Instructions to follow: Pull out every line of the listing below where "ECOAPI" appears.

Given records:

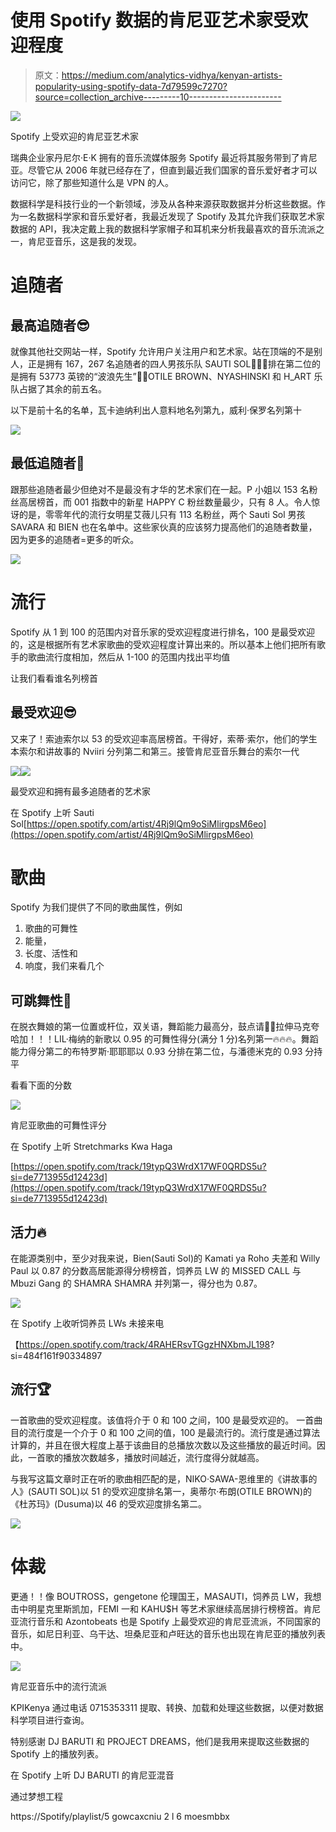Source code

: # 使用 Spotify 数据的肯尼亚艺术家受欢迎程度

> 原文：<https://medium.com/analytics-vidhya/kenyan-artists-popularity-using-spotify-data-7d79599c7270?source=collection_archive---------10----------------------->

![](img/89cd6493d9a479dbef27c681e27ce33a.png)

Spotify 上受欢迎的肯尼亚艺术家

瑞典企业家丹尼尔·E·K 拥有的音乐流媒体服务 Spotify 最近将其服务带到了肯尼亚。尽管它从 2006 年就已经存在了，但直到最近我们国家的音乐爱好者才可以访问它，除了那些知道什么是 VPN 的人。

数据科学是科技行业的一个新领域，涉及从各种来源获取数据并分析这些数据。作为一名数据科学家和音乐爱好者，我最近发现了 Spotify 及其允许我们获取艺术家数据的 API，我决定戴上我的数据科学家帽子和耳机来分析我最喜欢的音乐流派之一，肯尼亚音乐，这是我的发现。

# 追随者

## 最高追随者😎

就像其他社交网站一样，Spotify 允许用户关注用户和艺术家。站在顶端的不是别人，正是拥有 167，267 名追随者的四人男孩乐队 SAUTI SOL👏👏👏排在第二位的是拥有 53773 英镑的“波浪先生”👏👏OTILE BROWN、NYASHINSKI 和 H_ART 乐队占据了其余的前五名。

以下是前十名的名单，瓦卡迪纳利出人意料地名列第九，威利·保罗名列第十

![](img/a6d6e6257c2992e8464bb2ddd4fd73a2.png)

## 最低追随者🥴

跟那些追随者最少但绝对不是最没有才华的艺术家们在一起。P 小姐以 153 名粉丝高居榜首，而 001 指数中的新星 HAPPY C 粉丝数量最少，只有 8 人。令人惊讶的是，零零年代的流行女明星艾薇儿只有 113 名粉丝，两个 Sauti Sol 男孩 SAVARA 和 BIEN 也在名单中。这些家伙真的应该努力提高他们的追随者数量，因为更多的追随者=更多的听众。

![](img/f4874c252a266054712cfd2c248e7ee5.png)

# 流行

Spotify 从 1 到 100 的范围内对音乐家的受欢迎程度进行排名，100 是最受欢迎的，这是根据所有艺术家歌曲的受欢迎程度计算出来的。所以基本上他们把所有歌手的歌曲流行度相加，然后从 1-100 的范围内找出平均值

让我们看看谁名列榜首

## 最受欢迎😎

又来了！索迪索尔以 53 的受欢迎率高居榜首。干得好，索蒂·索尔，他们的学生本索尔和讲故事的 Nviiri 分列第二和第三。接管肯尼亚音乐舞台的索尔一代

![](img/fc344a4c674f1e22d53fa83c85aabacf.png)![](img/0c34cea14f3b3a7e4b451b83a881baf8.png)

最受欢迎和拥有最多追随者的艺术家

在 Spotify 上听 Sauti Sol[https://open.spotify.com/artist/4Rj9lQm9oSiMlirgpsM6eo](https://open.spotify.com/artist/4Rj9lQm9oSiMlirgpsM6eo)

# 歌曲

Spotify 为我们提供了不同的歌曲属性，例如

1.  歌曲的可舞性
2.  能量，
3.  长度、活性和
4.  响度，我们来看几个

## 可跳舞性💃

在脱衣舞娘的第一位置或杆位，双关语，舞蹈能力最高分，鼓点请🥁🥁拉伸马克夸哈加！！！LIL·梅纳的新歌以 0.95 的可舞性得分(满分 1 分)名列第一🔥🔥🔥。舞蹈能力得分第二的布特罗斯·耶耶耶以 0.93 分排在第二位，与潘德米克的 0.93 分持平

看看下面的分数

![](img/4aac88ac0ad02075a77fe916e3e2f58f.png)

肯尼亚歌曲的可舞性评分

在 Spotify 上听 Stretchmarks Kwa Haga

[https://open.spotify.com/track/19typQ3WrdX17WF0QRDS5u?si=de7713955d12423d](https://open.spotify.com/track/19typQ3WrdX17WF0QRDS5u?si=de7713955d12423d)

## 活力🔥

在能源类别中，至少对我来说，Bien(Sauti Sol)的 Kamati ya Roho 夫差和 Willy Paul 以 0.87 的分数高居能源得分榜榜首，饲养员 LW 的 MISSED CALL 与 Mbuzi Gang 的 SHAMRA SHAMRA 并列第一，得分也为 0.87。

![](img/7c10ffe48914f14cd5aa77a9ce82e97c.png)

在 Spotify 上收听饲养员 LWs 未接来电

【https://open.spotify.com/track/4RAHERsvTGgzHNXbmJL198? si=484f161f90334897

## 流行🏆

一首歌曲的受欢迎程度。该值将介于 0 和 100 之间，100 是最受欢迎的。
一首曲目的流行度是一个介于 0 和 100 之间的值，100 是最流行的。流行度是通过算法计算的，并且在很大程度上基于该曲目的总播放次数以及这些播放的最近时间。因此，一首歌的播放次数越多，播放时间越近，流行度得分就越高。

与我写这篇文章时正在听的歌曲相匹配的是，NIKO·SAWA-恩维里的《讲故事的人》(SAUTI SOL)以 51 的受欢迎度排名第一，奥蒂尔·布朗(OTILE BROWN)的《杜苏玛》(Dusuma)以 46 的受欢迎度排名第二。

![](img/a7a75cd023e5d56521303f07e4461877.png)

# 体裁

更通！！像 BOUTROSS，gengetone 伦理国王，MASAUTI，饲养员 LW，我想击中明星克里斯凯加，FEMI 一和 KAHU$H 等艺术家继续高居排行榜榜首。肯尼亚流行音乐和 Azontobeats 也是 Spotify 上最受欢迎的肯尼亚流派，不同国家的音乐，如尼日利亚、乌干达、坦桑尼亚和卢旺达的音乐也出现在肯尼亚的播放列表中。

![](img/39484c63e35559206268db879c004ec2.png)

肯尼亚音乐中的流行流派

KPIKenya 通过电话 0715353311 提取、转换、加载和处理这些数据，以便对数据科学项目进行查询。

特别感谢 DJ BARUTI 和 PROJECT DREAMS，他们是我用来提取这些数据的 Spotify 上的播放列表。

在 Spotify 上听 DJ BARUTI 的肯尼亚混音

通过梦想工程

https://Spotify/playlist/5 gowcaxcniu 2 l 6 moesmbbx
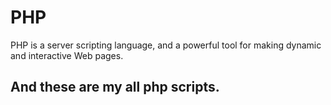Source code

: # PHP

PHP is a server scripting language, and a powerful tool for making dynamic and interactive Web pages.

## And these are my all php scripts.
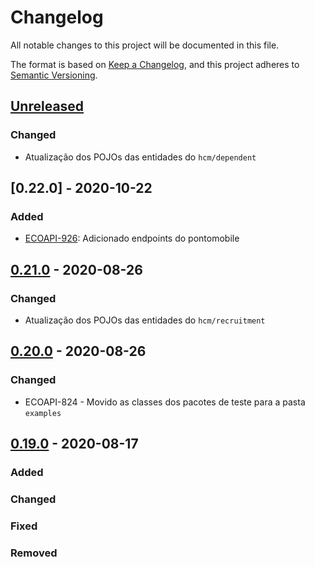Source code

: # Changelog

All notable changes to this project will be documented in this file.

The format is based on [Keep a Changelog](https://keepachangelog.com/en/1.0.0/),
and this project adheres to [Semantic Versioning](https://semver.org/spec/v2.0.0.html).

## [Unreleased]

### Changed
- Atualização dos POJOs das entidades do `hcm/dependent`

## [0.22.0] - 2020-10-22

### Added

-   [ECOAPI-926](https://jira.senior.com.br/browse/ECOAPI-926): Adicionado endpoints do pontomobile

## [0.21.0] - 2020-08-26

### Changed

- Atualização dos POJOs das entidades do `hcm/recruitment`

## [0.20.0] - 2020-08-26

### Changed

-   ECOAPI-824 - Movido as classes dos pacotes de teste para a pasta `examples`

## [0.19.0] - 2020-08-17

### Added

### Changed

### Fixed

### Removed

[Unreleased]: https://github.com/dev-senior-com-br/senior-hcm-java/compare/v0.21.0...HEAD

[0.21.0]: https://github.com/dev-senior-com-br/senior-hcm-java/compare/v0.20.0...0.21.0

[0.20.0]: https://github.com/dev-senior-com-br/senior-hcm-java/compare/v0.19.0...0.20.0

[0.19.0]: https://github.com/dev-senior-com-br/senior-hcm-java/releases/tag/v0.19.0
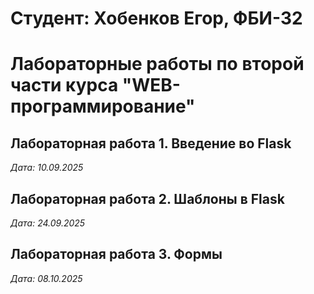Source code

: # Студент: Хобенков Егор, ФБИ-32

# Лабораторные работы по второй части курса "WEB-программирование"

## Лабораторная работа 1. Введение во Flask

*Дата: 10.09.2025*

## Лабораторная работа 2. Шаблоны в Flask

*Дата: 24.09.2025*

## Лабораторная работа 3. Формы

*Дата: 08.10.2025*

Finished task:
-   [ECOAPI-926](https://jira.senior.com.br/browse/ECOAPI-926): Adicionado endpoints do pontomobile
-   ECOAPI-824 - Movido as classes dos pacotes de teste para a pasta `examples`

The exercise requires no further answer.